What lines below contain the string "Häuser"? List them all.

[Transcribed page contents]
════════════════════
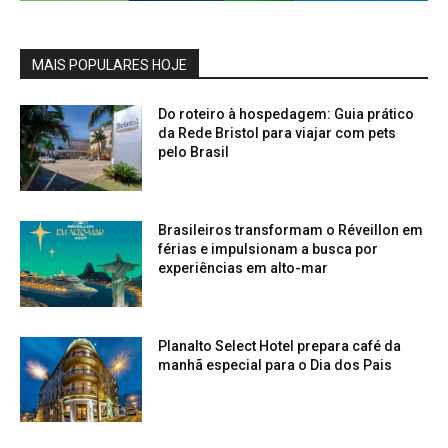
MAIS POPULARES HOJE
Do roteiro à hospedagem: Guia prático
da Rede Bristol para viajar com pets
pelo Brasil
Brasileiros transformam o Réveillon em
férias e impulsionam a busca por
experiências em alto-mar
Planalto Select Hotel prepara café da
manhã especial para o Dia dos Pais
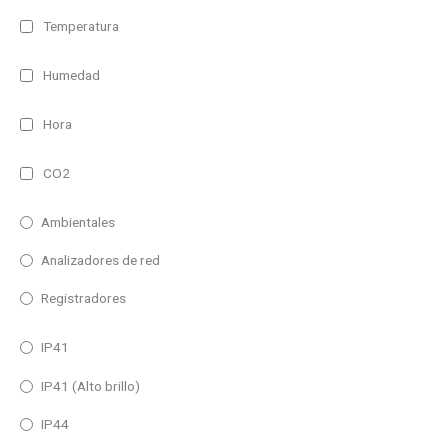
Temperatura
Humedad
Hora
CO2
Ambientales
Analizadores de red
Registradores
IP41
IP41 (Alto brillo)
IP44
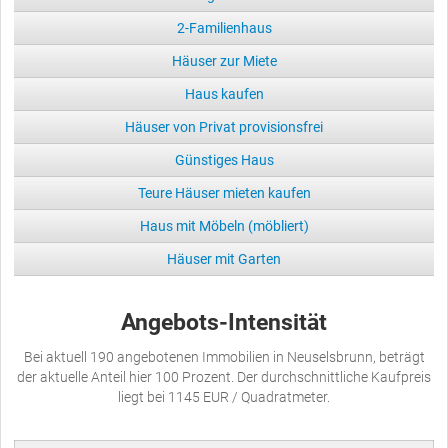
2-Familienhaus
Häuser zur Miete
Haus kaufen
Häuser von Privat provisionsfrei
Günstiges Haus
Teure Häuser mieten kaufen
Haus mit Möbeln (möbliert)
Häuser mit Garten
Angebots-Intensität
Bei aktuell 190 angebotenen Immobilien in Neuselsbrunn, beträgt
der aktuelle Anteil hier 100 Prozent. Der durchschnittliche Kaufpreis
liegt bei 1145 EUR / Quadratmeter.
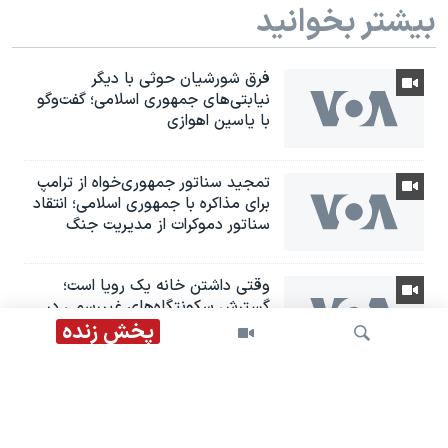
بیشتر بخوانید
فرق شورشیان حوثی با دیگر
نیابتی‌های جمهوری اسلامی؛ گفت‌وگو
با یاسین اهوازی
تمجید سناتور جمهوری‌خواه از ترامپ
برای مذاکره با جمهوری اسلامی؛ انتقاد
سناتور دموکرات از مدیریت جنگ
وقتی داشتن خانه یک رویا است؛
گسترش سکونتگاه‌های غیررسمی در
ایران
پخش زنده
هشدار درباره تشدید اعدام‌ها؛ سازمان
ملل خواستار پایان سرکوب اقلیت‌ها
شد
جستجو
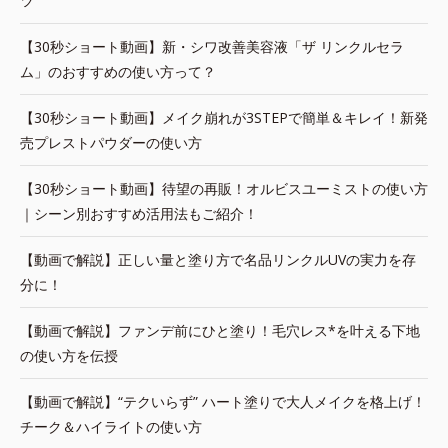
ツ
【30秒ショート動画】新・シワ改善美容液「ザ リンクルセラ
ム」のおすすめの使い方って？
【30秒ショート動画】メイク崩れが3STEPで簡単＆キレイ！新発
売プレストパウダーの使い方
【30秒ショート動画】待望の再販！オルビスユーミストの使い方
｜シーン別おすすめ活用法もご紹介！
【動画で解説】正しい量と塗り方で名品リンクルUVの実力を存
分に！
【動画で解説】ファンデ前にひと塗り！毛穴レス*を叶える下地
の使い方を伝授
【動画で解説】“テクいらず” ハート塗りで大人メイクを格上げ！
チーク＆ハイライトの使い方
════════════════════
**YOUR RESPONSE:**
Häuser zur Miete
Häuser von Privat provisionsfrei
Teure Häuser mieten kaufen
Häuser mit Garten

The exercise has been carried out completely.